At the Neuchatel Museum of Art and History west of Bern, Switzerland, a three-year-old barefoot boy sits before a mahogany desk, writing full letters with a goose feather quill in its right hand. What at first glance looks like a charming toy doll is actually an engineering wonder: the ancestor of the modern computer. Look closer and you can see its eyes following its work. It shakes the quill pen after dipping it into the inkstand.
Built by Swiss-born watchmaker Pierre Jacquet-Droz in the late 1770s, The Writer’s 6,000 custom-made components work in concert to create a fully self-contained programmable writing machine. The boy is animated by a crank that winds up the mainsprings. It can write any custom text of up to 40 letters long with a maximum of four lines, thanks to 40 cams that function like a read-only program.
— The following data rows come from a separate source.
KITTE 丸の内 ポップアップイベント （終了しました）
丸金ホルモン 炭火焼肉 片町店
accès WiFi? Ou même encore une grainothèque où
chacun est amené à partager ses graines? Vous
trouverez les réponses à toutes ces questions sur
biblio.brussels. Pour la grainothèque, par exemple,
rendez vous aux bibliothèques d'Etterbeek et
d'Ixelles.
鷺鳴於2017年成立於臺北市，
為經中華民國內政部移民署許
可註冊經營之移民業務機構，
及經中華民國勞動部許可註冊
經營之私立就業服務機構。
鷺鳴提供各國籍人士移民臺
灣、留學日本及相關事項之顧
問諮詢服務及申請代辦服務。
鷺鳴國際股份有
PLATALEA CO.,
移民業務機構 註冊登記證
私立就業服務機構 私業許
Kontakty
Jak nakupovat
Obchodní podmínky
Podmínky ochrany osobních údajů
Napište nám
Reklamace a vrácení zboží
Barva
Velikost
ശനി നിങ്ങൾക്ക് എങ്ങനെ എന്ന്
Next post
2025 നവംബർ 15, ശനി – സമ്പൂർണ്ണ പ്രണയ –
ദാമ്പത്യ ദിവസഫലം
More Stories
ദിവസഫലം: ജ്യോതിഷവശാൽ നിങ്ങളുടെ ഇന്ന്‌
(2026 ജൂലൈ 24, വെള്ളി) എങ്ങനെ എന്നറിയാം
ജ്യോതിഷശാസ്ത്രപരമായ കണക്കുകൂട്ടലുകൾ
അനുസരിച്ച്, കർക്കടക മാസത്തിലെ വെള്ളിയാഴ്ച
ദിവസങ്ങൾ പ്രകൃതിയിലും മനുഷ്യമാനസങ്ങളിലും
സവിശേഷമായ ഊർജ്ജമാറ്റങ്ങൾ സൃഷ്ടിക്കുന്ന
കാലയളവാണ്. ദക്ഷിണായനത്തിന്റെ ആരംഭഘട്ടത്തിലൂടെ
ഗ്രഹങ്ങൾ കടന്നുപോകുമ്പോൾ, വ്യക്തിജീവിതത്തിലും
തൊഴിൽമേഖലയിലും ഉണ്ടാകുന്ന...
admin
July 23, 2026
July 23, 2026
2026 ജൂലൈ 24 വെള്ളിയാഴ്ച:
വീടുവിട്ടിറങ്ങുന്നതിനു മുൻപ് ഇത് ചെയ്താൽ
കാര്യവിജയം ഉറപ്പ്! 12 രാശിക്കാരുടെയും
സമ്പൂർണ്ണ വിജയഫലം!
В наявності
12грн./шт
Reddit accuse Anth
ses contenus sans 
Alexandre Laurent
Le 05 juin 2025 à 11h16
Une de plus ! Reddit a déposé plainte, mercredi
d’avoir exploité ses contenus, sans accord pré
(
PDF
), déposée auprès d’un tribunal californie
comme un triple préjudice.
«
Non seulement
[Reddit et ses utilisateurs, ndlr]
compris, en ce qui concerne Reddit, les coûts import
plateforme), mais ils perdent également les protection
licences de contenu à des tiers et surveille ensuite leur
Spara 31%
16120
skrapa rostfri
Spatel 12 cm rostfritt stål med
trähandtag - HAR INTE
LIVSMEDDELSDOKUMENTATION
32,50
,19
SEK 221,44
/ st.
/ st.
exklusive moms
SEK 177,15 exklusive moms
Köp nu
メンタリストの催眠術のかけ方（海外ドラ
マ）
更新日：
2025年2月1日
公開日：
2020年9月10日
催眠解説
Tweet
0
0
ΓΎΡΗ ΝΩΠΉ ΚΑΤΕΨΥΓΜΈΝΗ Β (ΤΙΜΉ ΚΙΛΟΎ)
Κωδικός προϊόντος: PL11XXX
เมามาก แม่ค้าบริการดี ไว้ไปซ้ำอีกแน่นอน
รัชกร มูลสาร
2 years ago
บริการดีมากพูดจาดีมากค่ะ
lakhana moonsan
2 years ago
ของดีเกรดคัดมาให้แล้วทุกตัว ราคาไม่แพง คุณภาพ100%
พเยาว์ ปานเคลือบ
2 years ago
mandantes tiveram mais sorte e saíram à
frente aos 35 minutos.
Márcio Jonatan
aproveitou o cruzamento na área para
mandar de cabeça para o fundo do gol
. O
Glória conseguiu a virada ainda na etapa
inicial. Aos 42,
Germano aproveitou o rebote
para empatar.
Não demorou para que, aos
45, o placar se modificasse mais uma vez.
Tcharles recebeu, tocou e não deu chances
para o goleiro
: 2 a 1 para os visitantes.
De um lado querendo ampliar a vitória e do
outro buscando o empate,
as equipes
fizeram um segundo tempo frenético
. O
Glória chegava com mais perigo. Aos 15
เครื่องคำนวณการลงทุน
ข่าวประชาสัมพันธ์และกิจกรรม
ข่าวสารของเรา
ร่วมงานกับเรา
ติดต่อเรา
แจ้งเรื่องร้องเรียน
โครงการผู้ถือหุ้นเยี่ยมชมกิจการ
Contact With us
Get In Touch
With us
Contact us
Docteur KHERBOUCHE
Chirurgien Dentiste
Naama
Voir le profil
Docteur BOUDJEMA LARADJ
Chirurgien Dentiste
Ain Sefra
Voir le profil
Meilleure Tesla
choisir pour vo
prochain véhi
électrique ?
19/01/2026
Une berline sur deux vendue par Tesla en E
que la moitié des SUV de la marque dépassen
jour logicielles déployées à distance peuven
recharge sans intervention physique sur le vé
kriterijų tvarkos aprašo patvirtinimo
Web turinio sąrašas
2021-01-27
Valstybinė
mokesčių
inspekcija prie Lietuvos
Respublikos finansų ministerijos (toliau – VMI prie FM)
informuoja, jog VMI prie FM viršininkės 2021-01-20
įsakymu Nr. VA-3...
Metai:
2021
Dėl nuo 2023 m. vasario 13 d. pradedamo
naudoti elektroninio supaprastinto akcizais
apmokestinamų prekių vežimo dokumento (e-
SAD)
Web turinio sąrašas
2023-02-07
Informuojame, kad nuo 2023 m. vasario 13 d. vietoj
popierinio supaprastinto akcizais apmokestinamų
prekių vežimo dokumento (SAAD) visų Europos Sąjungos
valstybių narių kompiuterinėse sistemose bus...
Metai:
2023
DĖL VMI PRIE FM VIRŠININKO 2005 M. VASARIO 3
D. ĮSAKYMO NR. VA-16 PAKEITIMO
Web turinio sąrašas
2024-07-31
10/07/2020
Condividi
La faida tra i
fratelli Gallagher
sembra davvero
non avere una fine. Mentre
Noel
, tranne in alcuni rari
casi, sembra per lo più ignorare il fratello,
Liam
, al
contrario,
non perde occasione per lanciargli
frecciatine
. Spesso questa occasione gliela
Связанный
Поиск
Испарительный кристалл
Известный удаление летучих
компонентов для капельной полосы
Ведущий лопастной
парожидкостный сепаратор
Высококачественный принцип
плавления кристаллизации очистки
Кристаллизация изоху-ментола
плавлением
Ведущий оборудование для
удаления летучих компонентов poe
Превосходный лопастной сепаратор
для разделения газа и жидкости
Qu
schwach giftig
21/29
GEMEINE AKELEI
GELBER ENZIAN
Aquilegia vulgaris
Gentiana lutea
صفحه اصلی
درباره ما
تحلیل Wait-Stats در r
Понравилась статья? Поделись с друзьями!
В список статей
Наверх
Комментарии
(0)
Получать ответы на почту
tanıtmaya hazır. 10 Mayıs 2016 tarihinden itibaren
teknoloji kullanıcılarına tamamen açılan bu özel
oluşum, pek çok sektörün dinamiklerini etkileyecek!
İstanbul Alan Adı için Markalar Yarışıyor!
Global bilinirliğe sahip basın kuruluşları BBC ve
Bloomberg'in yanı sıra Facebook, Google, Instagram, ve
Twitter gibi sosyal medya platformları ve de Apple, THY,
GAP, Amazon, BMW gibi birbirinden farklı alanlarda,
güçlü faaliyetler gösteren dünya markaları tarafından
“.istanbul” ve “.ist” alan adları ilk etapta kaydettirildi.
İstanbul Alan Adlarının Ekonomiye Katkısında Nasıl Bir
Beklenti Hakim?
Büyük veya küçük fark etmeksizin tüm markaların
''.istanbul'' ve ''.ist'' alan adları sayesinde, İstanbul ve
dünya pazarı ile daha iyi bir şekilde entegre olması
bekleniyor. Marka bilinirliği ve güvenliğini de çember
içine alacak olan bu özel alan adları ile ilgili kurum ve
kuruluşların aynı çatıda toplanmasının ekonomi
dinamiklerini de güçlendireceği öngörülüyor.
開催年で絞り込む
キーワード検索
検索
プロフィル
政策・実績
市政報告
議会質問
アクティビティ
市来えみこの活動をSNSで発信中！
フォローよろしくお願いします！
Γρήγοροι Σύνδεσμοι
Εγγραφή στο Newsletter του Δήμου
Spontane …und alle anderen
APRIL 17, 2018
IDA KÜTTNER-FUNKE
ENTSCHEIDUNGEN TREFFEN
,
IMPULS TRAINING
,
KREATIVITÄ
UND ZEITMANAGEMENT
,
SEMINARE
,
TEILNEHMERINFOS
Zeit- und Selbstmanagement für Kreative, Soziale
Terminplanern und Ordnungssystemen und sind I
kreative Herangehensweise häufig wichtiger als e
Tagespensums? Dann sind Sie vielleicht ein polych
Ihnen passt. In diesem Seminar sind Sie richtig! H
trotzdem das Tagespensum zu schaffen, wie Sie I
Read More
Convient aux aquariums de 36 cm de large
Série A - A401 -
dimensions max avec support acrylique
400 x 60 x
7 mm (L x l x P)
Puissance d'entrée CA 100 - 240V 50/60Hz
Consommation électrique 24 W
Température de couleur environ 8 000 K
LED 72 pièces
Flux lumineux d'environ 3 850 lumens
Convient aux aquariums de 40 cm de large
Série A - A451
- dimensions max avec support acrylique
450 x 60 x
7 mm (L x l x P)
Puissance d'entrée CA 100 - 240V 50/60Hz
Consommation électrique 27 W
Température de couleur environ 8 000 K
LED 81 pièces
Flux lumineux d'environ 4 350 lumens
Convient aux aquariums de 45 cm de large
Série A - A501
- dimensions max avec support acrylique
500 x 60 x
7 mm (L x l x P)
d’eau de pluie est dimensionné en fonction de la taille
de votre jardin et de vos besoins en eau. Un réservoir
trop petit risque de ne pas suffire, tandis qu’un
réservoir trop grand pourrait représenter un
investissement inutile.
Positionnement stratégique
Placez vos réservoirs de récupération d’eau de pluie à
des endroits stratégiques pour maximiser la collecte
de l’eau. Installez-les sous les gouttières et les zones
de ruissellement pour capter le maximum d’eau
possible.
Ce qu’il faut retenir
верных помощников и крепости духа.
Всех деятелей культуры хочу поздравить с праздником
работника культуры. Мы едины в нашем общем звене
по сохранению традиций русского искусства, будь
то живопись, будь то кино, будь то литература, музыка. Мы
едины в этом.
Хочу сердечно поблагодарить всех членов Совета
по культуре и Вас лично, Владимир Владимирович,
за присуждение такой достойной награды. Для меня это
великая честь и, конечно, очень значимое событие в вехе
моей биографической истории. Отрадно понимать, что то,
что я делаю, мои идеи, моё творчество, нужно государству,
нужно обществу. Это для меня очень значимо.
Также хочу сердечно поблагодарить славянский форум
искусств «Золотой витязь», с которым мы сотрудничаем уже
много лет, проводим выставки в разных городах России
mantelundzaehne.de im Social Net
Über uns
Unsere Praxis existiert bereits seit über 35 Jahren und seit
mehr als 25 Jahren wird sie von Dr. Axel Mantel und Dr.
This programming system disk allows it to write without any external intervention. The Writer can even be interrupted in the middle of a line, and be made to compose another.
Jacquet-Droz had always dazzled with his automata. In the court of King Ferdinand VI of Spain, people were convinced that his lifelike creations were the work of witchcraft. To escape the charge of sorcery by the Inquisition, Jacquet-Droz invited the Grand Inquisitor to examine his robot and its inner mechanism to satisfy himself that it moved by purely natural means.
The Writer is one of a trio of androids Jacquet-Droz built from 1767 to 1774. The other two, less complex than The Writer, are the Lady Musician and the Draftsman. What makes these robots especially remarkable was the use of miniaturization. All the mechanisms that operate the androids are enclosed within their bodies, not on a piece of furniture accompanying the tableau, as was usual. This miniaturization made synchronization of all pieces more difficult, which makes the robots, which still work after more than 200 years, all the more awesome.
When I see something like this, I realize that we don't give anywhere near the credit to the inventors and craftsmen of the past that they deserve. So much of what we create today is built on the foundations laid by these great men, don't you think?
Coffee out on the patio this morning!